America is a beautiful melting pot of immigrant cultures we get to interact with in subtle ways nearly every day. If you’re in a big city like Denver, you’ve probably wandered by a Lebanese market from time to time, or satisfied a craving for comfort food with Japanese ramen. If you’re from a smaller town or city, you likely get moments of internationalism at a local Mexican restaurant, or if you’re feeling extra fancy, The OG (a.k.a. The Olive Garden). Whether it be bratwursts, General Tso’s chicken, or the Terminator franchise, we all have faint brushes with our heritage on a nearly daily basis.
And then, there are the Irish. Despite how many pasty white fair people are eager to remind you that they’re one-eighth Irish every time they get the slightest bit sunburned, you really don’t see the relics of Dublin and Cork on display like you do for, say, Rome and Tijuana.

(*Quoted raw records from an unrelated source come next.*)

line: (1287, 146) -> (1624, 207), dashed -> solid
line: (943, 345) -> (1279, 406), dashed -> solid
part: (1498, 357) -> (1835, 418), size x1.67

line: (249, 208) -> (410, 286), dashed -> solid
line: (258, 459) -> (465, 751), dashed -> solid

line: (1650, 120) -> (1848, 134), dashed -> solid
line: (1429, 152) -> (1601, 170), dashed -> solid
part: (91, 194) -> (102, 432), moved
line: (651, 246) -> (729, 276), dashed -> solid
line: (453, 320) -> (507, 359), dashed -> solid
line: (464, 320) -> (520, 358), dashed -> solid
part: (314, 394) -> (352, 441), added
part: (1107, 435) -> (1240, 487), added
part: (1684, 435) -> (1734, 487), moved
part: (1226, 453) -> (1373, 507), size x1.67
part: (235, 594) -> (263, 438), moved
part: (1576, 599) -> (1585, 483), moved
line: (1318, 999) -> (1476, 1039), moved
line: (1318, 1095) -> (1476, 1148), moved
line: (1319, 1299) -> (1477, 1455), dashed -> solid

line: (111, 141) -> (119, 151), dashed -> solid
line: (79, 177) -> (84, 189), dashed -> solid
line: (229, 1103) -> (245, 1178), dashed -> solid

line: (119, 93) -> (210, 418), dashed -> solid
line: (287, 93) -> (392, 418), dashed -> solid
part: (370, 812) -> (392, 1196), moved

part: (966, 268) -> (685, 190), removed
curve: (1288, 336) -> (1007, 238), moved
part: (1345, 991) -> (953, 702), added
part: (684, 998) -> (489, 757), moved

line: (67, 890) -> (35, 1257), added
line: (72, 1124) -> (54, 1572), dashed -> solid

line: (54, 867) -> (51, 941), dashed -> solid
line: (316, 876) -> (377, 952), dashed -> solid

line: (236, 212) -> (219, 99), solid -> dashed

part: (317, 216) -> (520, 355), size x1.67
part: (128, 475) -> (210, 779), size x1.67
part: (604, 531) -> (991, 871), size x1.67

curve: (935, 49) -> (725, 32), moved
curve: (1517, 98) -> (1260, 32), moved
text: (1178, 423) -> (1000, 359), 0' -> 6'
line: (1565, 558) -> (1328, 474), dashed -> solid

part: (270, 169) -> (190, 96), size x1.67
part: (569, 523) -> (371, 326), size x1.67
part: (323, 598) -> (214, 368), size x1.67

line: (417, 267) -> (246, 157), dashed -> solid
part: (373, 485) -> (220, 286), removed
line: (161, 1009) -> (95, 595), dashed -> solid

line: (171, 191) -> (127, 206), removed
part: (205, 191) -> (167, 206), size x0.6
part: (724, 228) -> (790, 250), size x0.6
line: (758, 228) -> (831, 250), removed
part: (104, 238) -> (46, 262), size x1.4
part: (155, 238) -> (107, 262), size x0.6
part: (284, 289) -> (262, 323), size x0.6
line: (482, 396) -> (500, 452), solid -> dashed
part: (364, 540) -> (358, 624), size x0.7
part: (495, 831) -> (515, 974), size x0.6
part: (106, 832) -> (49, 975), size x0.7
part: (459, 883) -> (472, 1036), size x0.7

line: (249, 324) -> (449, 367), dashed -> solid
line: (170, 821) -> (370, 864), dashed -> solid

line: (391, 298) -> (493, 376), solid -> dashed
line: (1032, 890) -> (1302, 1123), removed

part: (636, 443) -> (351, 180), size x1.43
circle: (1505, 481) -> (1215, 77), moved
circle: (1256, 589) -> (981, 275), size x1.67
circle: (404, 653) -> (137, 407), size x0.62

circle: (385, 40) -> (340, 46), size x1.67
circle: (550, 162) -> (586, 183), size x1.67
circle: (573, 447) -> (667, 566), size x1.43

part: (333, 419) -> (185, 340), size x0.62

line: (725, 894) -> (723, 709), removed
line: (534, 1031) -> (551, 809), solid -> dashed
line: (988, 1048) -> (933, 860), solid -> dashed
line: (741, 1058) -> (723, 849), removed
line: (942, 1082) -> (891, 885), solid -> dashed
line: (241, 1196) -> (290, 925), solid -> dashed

Why? Because those from the Emerald Isle like to fit every last symbolic limerick of great-grandfather Liam into one day. And when you have only 24 hours to celebrate generations and generations of Irish people, there’s no time for the kind of “hint of cilantro” nuance you see scattered across other cultures the rest of the year; instead, everything needs to be “super Irish”—which in America means that everything you eat, drink, or view on St. Patrick’s Day will be dyed green with food coloring. Now, not to rain on this proverbial St. Patrick’s Day parade, but the most dominant food coloring on the market, McCormick’s (aptly named), consists of five ingredients: water, Propylene Glycol, FD&C Yellow 5, FD&C Blue 1, and the preservative propylparaben. We’re not going to pretend we know what those non-H2O ingredients are, but considering none of them are recognizable as a thing you instantly want to put in your ceremonial Irish beer, we got to thinking whether there’s a way to do the whole “green” thing on St. Patrick’s Day sans vague chemicals.
Down some Raw Reserve Amazing Grass
If you’ve been following along, this isn’t the first time we’ve mentioned Raw Reserve Amazing Grass. In an earlier blog post, we suggested Raw Reserve as a good way to get in some basic nutrients if you’re the kind of person who gags at the thought of a salad. Well, as it turns, there’s another usage for the stuff that might on any other day seem weird: it turns any liquid it touches into a really intense, dark green. So, in the context of St. Patrick’s Day, unless you’re one to order a kale salad while partaking in heavy drinking (which we can all agree isn’t the smartest idea), you’re probably not going to be packing in the nutrition like you usually would. So, instead of starting your day with a pint of Chernobyl-shaded Coors, how about slamming back a glass of water and Raw Reserve? You’ll definitely feel better, and you won’t upset the ghost of great-grandfather Cormack O’Sullivan.
Lean heavily into the “green” metaphor
Another way to celebrate the spirit of St. Patrick without consuming more FD&C Yellow 5 than you would on any other Saturday afternoon, is to get a little more liberal with the word “green” in the first place. If you want to be a proactive citizen this St. Patrick’s Day, instead of wearing a green, mass-produced “Kiss me, I’m Irish” shirt, maybe you can opt for a green, upcycled, organic cotton “Kiss me, I’m Irish” shirt (you get it?) Try turning this vaguely ethnic, “green” holiday into an opportunity to support green, eco-conscious causes. Ride your bike to work instead of driving. Start a vegetable garden. Live a little more sustainably, and think about all the good you’re doing to preserve the natural beauty of our world (and the Irish coastline, of course). Now, what does this have to do with food coloring, you ask? Well, when people see you drinking “boring,” non-green beer, they’re inevitably going to try to belittle you. After all, for many, St. Patrick’s Day is largely about “out-greening” everyone else. When this happens, you can look at them and say, “Oh, you’re celebrating by dropping green food dye in your beer? That’s cute. I just donated to the Natural Resources Defense Council. Who’s the green one now?!” You win the fake competition, isolate everyone with your self-righteousness, and then get told by the bartender that you’ve had your last Irish Car Bomb for the afternoon. All in a St. Patty’s Day of work.
Consume other kinds of green
Let’s be honest: we’re in Colorado. So, if you really want to avoid the peer pressure to drink and eat a bunch of green-dyed things, all you have to say is something like, “Trust me, I’ve already had plenty of green.” You then get a free pass to do whatever you want the rest of the afternoon because anything you say or do will be chalked up to the aforementioned “green.” You could even make a logical case for why it’s not a good idea to spend an entire day eating and drinking green dye, and no one would think you’re a party pooper; after all, you’re floating on a higher plane of green-themed consciousness—all in the name of the Irish.
How do you plan to celebrate your/your friend's/your neighbor's/that guy's Irish heritage this St. Patrick's Day?